The stock market's rollercoaster ride continues! After a turbulent Friday, the Hang Seng Index (HSI) in Hong Kong bounced back on Monday, offering a glimmer of hope to investors. But here's where it gets controversial: some strategists believe this rebound might be short-lived, and the real story lies in the underlying tensions between the world's economic giants.
Let's dive into the details. On October 13, 2025, equity strategists highlighted the solid long-term fundamentals of the global stock market. They suggested that the recent sell-off in the US market, which saw the HSI open 656 points lower, was more of a temporary friction between the US and China rather than a full-blown trade war escalation. The HSI recovered some losses by the afternoon, closing at 25,889 points, a 1.5% tumble from the previous day's close.
The Hang Seng China Enterprises Index, a key indicator of Chinese mainland companies, also took a hit, falling 1.5% to 9,222 points. Meanwhile, the Hang Seng TECH Index, tracking Hong Kong's technology stocks, plummeted 1.8% to 6,145 points.
The catalyst for this market movement? US President Donald Trump's announcement on October 10, 2025, that the US would impose additional tariffs and export controls on Chinese products, effective November 1. This move was in response to China's tightened rare earths export controls and its perceived reluctance to purchase American soybeans.
This announcement sent shockwaves through global markets, causing a 2.7% slump in the S&P 500 Index, the sharpest one-day correction in six months. The Dow Jones Industrial Average and NASDAQ 100 Index also tumbled, shedding 1.9% and 3.5%, respectively.
But here's the intriguing part: some experts, like Wang Kai from Morningstar, believe this looming threat might be short-lived. Wang suggests that investors could use this opportunity to enter the Chinese stock market at more attractive prices. James Wang from UBS expects the market to avoid the lows of April 2025, citing increased investor interest, reduced uncertainty about global tariffs, and the significant rise in global equity markets since then.
Louisa Fok from Bank of Singapore's private banking arm, OCBC Bank, remains constructive in the medium term, citing earnings stabilization, improved return on equity, and the US Federal Reserve's rate cut cycle as benefits to HK and China's equity markets. Fok adds that the recent sharp rise in the HSI has pushed valuations to the higher end of the trading range, and better risk-reward accumulation opportunities may arise if valuations pull back.

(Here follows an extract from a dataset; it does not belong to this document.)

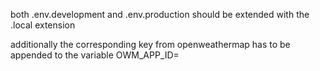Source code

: both .env.development and .env.production should be extended with the .local extension

additionally the corresponding key from openweathermap has to be appended to the variable OWM_APP_ID=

Bank of Singapore reiterates a balanced approach, recommending quality yield stocks to cushion market volatility and selective growth stocks in investment themes focused on artificial intelligence, policy beneficiaries, and improved outlooks post-interim results. Value Partners Group, a global fund manager, is confident in the Hong Kong equity market's strong momentum, citing ample global liquidity and passive fund inflows. Dah Sing Bank, in its market research report, highlights the potential for further interest rate cuts in the US, continued progress in China's AI sector, and continued southbound capital inflows as supportive factors for the Hong Kong stock market.
However, the report also cautions that mixed corporate earnings performance and revised downward earnings forecasts for Hang Seng Index constituent stocks could limit the HSI's upward momentum, given its overall market valuation.